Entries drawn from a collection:
──────────

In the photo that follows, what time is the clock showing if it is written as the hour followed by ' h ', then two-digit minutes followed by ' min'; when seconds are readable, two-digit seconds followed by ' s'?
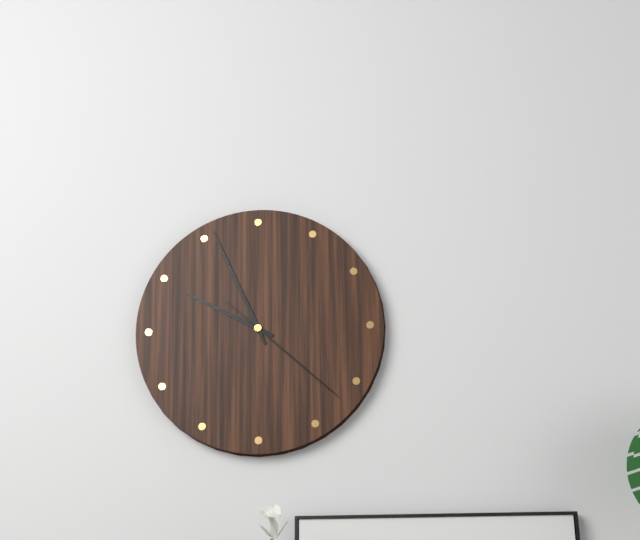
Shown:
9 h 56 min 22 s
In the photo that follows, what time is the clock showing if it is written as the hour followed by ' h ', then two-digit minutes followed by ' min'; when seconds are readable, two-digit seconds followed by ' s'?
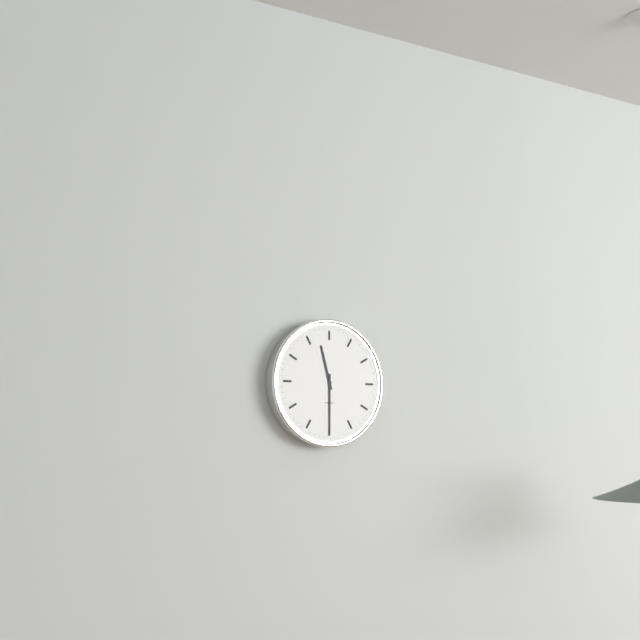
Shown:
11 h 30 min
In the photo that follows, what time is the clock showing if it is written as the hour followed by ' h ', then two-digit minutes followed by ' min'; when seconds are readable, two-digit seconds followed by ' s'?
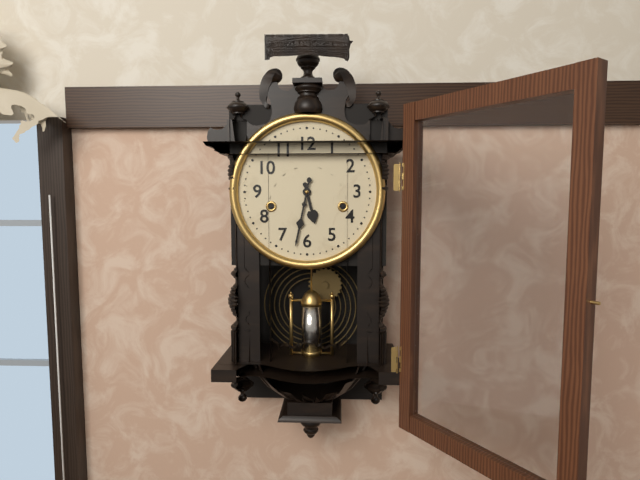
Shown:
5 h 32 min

──────────

*Exercise brief*:
Copy out every line of the entries above word for word, omitting the pictures.

*Task answer*:
In the photo that follows, what time is the clock showing if it is written as the hour followed by ' h ', then two-digit minutes followed by ' min'; when seconds are readable, two-digit seconds followed by ' s'?
Shown:
9 h 56 min 22 s
In the photo that follows, what time is the clock showing if it is written as the hour followed by ' h ', then two-digit minutes followed by ' min'; when seconds are readable, two-digit seconds followed by ' s'?
Shown:
11 h 30 min
In the photo that follows, what time is the clock showing if it is written as the hour followed by ' h ', then two-digit minutes followed by ' min'; when seconds are readable, two-digit seconds followed by ' s'?
Shown:
5 h 32 min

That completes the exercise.